> [Selection]:
----
Problem with linear differential equation

[stripedcat]

Still learning the formatting commands, sorry!

I'm aware of the $(dy/dx) + P(x)y=Q(x)$ formula, as well as the $e^{\int P(x) dx}$ formula needed to get the "I" factor.

Here's the equation.

$$(dy/dx)+(2/x)y=3x-5$$

The "$P(x)$" would be $(2/x), \int 2/x\ dx = 2 \ln(x), e^{2 \ln(x)} = x^2$, so $x^2$ is the "I factor", and I know this gets multiplied by both sides
$$x^2((dy/dx)+(2/x)y=x^2(3x-5)$$

$3x^3+5x^2$ simplification on the right.

I'm not sure what to do with the left side. I know I need to get that dx out of there so it can go over to the right.

I think I need to start isolating the dy/dx expression...
$$x^2((dy/dx) = (3x^3+5x^2)-((2/x)y)$$
$$dy/dx = ((3x^3+5x^2)-((2/x)y))/x^2$$

This doesn't seem right at all.

 

[topsquark]

Still learning the formatting commands, sorry!

I'm aware of the $(dy/dx) + P(x)y=Q(x)$ formula, as well as the $e^{\int P(x) dx}$ formula needed to get the "I" factor.

Here's the equation.

$$(dy/dx)+(2/x)y=3x-5$$

The "$P(x)$" would be $(2/x), \int 2/x\ dx = 2 \ln(x), e^{2 \ln(x)} = x^2$, so $x^2$ is the "I factor", and I know this gets multiplied by both sides
$$x^2((dy/dx)+(2/x)y=x^2(3x-5)$$

$3x^3+5x^2$ simplification on the right.

I'm not sure what to do with the left side. I know I need to get that dx out of there so it can go over to the right.

I think I need to start isolating the dy/dx expression...
----
> [Listed records]:
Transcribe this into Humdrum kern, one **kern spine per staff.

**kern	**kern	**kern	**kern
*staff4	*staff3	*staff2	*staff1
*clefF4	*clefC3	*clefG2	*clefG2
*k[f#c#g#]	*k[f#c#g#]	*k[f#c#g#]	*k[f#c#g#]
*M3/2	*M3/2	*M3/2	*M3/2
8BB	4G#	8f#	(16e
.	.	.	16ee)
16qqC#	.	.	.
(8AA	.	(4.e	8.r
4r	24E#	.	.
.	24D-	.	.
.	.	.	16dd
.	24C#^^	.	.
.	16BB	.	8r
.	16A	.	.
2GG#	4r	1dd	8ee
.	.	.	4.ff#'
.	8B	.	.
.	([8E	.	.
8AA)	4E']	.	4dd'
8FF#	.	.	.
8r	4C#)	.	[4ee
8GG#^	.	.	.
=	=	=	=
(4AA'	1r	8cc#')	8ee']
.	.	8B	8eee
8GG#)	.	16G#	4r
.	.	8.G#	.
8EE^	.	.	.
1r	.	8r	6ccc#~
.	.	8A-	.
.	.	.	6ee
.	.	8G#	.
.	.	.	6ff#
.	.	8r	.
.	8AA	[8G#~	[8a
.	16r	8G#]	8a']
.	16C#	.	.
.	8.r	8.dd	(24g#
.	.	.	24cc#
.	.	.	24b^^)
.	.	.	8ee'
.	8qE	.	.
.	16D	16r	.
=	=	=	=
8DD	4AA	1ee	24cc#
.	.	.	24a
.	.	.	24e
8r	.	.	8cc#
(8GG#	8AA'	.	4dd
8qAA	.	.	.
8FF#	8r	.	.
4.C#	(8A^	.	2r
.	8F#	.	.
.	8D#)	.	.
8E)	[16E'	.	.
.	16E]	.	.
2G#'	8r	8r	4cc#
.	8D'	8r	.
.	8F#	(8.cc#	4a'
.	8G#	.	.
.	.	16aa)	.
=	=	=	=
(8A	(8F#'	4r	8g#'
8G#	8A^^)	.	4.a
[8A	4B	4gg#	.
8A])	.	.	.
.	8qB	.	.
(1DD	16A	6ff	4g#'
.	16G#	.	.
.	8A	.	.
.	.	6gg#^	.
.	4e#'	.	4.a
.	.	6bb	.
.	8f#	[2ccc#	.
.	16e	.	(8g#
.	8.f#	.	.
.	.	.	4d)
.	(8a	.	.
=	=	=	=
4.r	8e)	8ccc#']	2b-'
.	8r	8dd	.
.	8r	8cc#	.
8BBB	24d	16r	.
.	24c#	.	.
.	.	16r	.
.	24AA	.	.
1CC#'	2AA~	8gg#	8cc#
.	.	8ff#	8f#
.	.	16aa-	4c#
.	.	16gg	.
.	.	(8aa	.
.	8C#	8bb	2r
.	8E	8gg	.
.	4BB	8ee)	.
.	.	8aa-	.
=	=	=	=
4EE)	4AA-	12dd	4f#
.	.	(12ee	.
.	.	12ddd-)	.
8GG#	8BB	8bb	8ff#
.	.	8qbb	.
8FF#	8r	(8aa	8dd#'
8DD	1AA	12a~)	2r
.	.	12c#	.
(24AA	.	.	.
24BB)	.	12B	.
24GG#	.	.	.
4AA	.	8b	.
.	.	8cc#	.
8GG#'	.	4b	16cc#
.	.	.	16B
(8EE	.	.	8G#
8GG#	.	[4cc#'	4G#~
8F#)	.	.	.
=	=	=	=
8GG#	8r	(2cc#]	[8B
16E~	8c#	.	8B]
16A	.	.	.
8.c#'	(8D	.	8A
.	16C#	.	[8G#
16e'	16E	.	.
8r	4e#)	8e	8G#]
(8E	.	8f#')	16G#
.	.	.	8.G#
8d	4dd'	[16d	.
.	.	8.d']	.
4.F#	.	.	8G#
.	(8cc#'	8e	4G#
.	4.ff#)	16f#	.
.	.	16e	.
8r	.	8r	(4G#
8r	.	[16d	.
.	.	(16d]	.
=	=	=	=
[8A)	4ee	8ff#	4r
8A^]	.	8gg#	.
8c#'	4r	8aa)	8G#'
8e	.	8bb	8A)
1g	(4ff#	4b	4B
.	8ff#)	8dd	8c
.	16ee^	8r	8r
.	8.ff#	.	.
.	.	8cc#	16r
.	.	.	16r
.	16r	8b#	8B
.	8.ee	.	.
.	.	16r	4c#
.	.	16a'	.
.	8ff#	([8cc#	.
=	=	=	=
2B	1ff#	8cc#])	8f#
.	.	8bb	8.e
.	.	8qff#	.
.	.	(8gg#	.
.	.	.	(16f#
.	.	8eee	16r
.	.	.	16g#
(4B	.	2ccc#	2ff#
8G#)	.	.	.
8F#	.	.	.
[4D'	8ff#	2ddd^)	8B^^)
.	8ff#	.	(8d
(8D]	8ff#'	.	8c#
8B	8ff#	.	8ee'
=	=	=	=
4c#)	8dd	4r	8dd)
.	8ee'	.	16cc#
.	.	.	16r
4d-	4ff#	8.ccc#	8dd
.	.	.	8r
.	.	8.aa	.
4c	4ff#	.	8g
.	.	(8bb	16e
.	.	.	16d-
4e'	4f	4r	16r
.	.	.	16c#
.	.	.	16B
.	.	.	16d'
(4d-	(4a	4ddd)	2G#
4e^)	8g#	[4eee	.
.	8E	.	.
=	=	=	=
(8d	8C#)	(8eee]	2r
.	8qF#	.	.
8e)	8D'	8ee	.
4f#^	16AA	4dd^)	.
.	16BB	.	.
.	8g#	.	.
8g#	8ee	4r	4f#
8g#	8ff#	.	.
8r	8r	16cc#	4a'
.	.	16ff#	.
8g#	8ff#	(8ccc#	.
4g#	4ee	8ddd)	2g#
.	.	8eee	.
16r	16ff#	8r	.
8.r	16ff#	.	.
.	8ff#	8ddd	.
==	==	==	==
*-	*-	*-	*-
----
> [Requirements]: Write what comes next in the forum thread about the linear differential equation, picking up after its last line. The records were drawn from a separate source.

> [In response]:
$$x^2((dy/dx) = (3x^3+5x^2)-((2/x)y)$$
$$dy/dx = ((3x^3+5x^2)-((2/x)y))/x^2$$

This doesn't seem right at all.

The x^2 is an integrating factor. So the left hand side is now in a form that you can write:
\(\displaystyle \frac{d}{dx} \left ( x^2 y \right ) = 2x y + x^2 \frac{dy}{dx}\)

Thus your original equation is now
\(\displaystyle \frac{d}{dx} \left ( x^2 y \right ) = x^2 (3x - 5)\)

How do you finish this?

-Dan

 

[stripedcat]

The x^2 is an integrating factor. So the left hand side is now in a form that you can write:
\(\displaystyle \frac{d}{dx} \left ( x^2 y \right ) = 2x y + x^2 \frac{dy}{dx}\)

Thus your original equation is now
\(\displaystyle \frac{d}{dx} \left ( x^2 y \right ) = x^2 (3x - 5)\)

How do you finish this?

-Dan

Yes, I was just looking at this. I didn't know about making it into d/dx and yanking the y out to multiply by the I factor. Give me a minute and I will edit this post with what I come up with.

EDIT: And here's what I came up with

Integrate both sides will cancel the d/dx.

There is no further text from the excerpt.